WHAT NEEDS TO BE DONE
Output every line of the listing below as a JSON list of strings, one string per line, with blank lines skipped. Leave the pictures out.

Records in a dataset
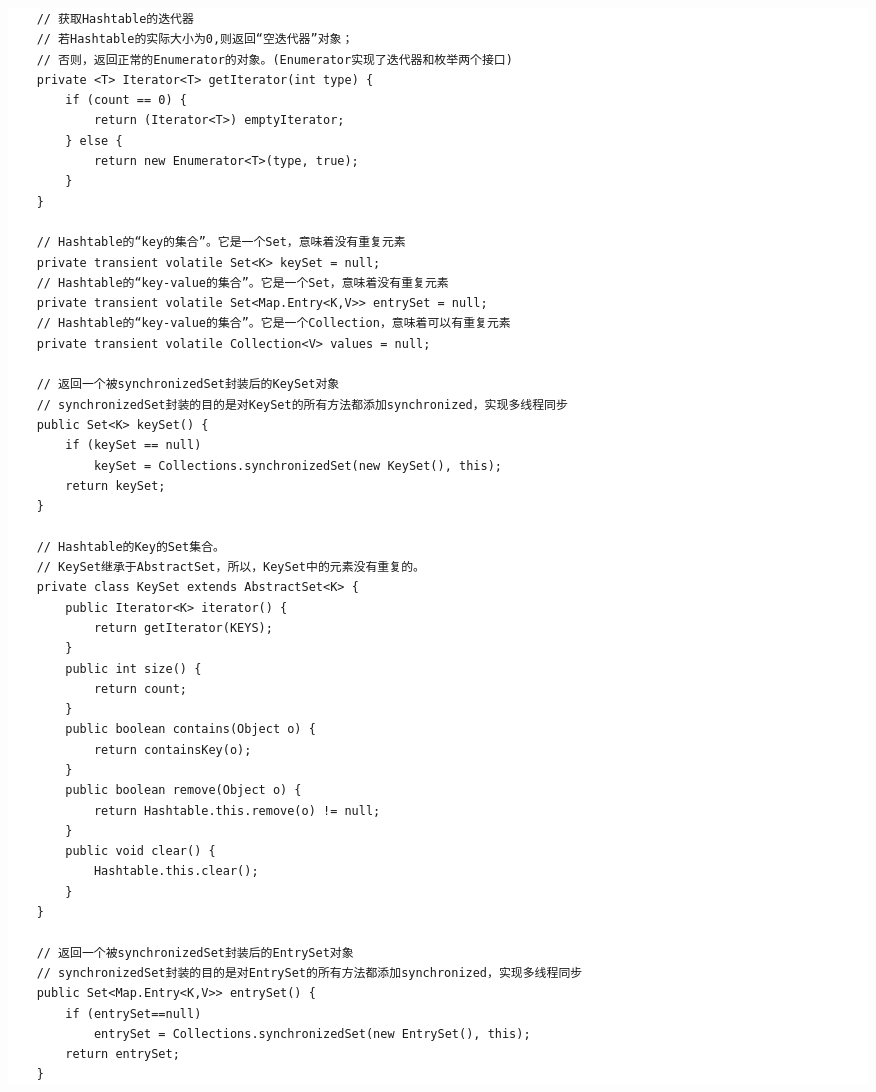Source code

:         // 获取Hashtable的迭代器
        // 若Hashtable的实际大小为0,则返回“空迭代器”对象；
        // 否则，返回正常的Enumerator的对象。(Enumerator实现了迭代器和枚举两个接口)
        private <T> Iterator<T> getIterator(int type) {
            if (count == 0) {
                return (Iterator<T>) emptyIterator;
            } else {
                return new Enumerator<T>(type, true);
            }
        }

        // Hashtable的“key的集合”。它是一个Set，意味着没有重复元素
        private transient volatile Set<K> keySet = null;
        // Hashtable的“key-value的集合”。它是一个Set，意味着没有重复元素
        private transient volatile Set<Map.Entry<K,V>> entrySet = null;
        // Hashtable的“key-value的集合”。它是一个Collection，意味着可以有重复元素
        private transient volatile Collection<V> values = null;

        // 返回一个被synchronizedSet封装后的KeySet对象
        // synchronizedSet封装的目的是对KeySet的所有方法都添加synchronized，实现多线程同步
        public Set<K> keySet() {
            if (keySet == null)
                keySet = Collections.synchronizedSet(new KeySet(), this);
            return keySet;
        }

        // Hashtable的Key的Set集合。
        // KeySet继承于AbstractSet，所以，KeySet中的元素没有重复的。
        private class KeySet extends AbstractSet<K> {
            public Iterator<K> iterator() {
                return getIterator(KEYS);
            }
            public int size() {
                return count;
            }
            public boolean contains(Object o) {
                return containsKey(o);
            }
            public boolean remove(Object o) {
                return Hashtable.this.remove(o) != null;
            }
            public void clear() {
                Hashtable.this.clear();
            }
        }

        // 返回一个被synchronizedSet封装后的EntrySet对象
        // synchronizedSet封装的目的是对EntrySet的所有方法都添加synchronized，实现多线程同步
        public Set<Map.Entry<K,V>> entrySet() {
            if (entrySet==null)
                entrySet = Collections.synchronizedSet(new EntrySet(), this);
            return entrySet;
        }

WORKED SOLUTION
[
  "Source code",
  ":         // 获取Hashtable的迭代器",
  "        // 若Hashtable的实际大小为0,则返回“空迭代器”对象；",
  "        // 否则，返回正常的Enumerator的对象。(Enumerator实现了迭代器和枚举两个接口)",
  "        private <T> Iterator<T> getIterator(int type) {",
  "            if (count == 0) {",
  "                return (Iterator<T>) emptyIterator;",
  "            } else {",
  "                return new Enumerator<T>(type, true);",
  "            }",
  "        }",
  "        // Hashtable的“key的集合”。它是一个Set，意味着没有重复元素",
  "        private transient volatile Set<K> keySet = null;",
  "        // Hashtable的“key-value的集合”。它是一个Set，意味着没有重复元素",
  "        private transient volatile Set<Map.Entry<K,V>> entrySet = null;",
  "        // Hashtable的“key-value的集合”。它是一个Collection，意味着可以有重复元素",
  "        private transient volatile Collection<V> values = null;",
  "        // 返回一个被synchronizedSet封装后的KeySet对象",
  "        // synchronizedSet封装的目的是对KeySet的所有方法都添加synchronized，实现多线程同步",
  "        public Set<K> keySet() {",
  "            if (keySet == null)",
  "                keySet = Collections.synchronizedSet(new KeySet(), this);",
  "            return keySet;",
  "        }",
  "        // Hashtable的Key的Set集合。",
  "        // KeySet继承于AbstractSet，所以，KeySet中的元素没有重复的。",
  "        private class KeySet extends AbstractSet<K> {",
  "            public Iterator<K> iterator() {",
  "                return getIterator(KEYS);",
  "            }",
  "            public int size() {",
  "                return count;",
  "            }",
  "            public boolean contains(Object o) {",
  "                return containsKey(o);",
  "            }",
  "            public boolean remove(Object o) {",
  "                return Hashtable.this.remove(o) != null;",
  "            }",
  "            public void clear() {",
  "                Hashtable.this.clear();",
  "            }",
  "        }",
  "        // 返回一个被synchronizedSet封装后的EntrySet对象",
  "        // synchronizedSet封装的目的是对EntrySet的所有方法都添加synchronized，实现多线程同步",
  "        public Set<Map.Entry<K,V>> entrySet() {",
  "            if (entrySet==null)",
  "                entrySet = Collections.synchronizedSet(new EntrySet(), this);",
  "            return entrySet;",
  "        }"
]